Artists: Timothy B. Boor
Timothy B. Boor
What year did you start tattooing?
How did you originally get into tattooing?
I got into tattooing when a friend of mine became a partner in a tattoo shop. He then asked his partner if he would be willing to teach me to tattoo and then proceeded to talk me into learning. He knew of me as an artist because we were in bands together and I used to draw up the album art.
You were previously a full-time artist at Paul Booth’s Last Rites Tattoo Theater. What was that experience like?
The whole thing was an amazing experience. I was incredibly honored when Paul called me and asked me to work at a shop such as Last Rites. The experience was incredible. Coming from Indiana I wasn’t sure if I would end up liking New York, but it’s one of my favorite cities on Earth now. The transition was fairly easy to get used to. All I had to do was learn how to tattoo in the dark and slowly evolve into a cave fish. It was very inspiring to work with the crew that I worked with while I was there. Of course Paul Booth is amazing—anyone could learn from him—but you also had Stefano Alcantara, who is one of my favorite people on earth. I also got to be around Little Dragon, Markus Blanchard, and Toxyc, all who are among my favorite artists in the dark art realm. I still go back there frequently as a part-timer.
You have now transitioned to shop owner of The Bohemian Tattoo Club and Gallery. What inspired you to open a shop?
When my wife, Kristin, and I originally had to return to Indiana, we were thinking of opening up a private studio. After thinking of it more I knew I’d really miss the collaborative atmosphere of tattoo shops. The only way I wanted to open the full-blown shop was if I could get a couple of guys locally to work for me. So I called up Matthew Davidson and Bradley Pearce and asked them if they would be interested in joining my shop. Fortunately for me, they both said yes and then the decision was put down in stone to open the shop.
How would you describe your tattoo style?
The style I prefer personally is realism and surrealism, mainly dark surrealism.

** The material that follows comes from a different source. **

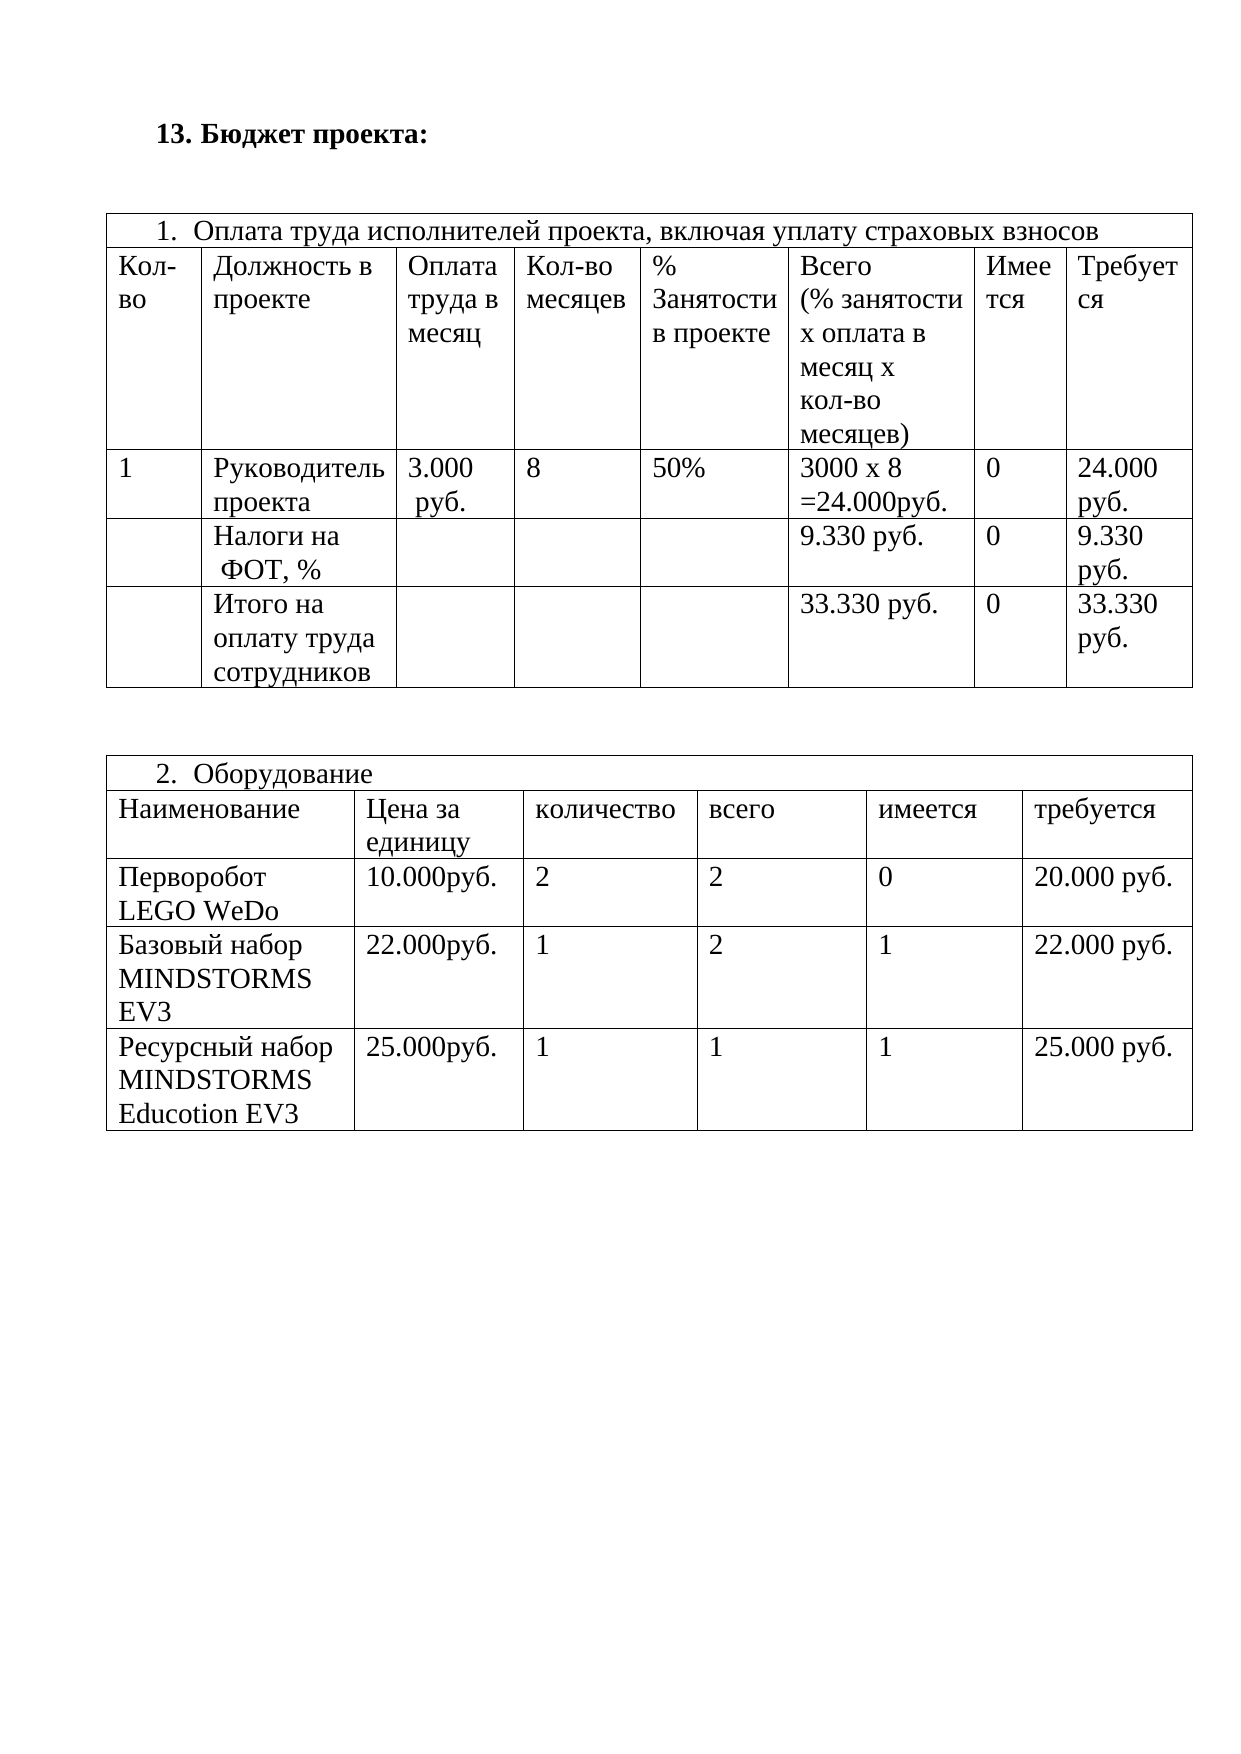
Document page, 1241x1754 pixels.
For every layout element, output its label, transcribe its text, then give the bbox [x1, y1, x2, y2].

I’m known for doing a lot of straight-up realism and copy work, like portraits, but I have always been drawn to the more twisted, bent side of things.
What inspires you as an artist?
I have always been enthralled by the idea of science and religion, and a lot of the ideas that I use in my artwork stem from the far reaches of space and time.
What separates you from other artists?
The way that I see and interpret things—I feel like in another life I was a symbologist of sorts. The way that I interpret ideas involves a lot of research into different ways to portray a particular subject matter and set different moods.
What tattoo artists do you admire most?
Robert Hernandez, Victor Portugal, Tommy Lee Wendtner, Toxyc, Little Dragon, Paul Booth, Nikko Hurtado, Carlos Torres, Carlos Rojas, Dmitriy Samohin, Dongkyu Lee, Timmy B., Tanane Whitfield, Jesse Smith, and Vince Villalvazo.
Before someone gets a tattoo what advice do you give them?
To think deeper into what they want and tell them to think of ways to incorporate something meaningful. If it is not something meaningful, then it should be something that is just so amazing looking that you will never get sick of it. Also, give your artist some freedom to help you and you will end up getting an amazing piece.
What has been one of your favorite pieces to tattoo?
It is the sleeve that I am doing on my wife, and I am really liking where it is going. She told me she wanted a sleeve with the theme of love. I have incorporated a lot of Greek and Roman mythology mixed with all kinds of other symbols.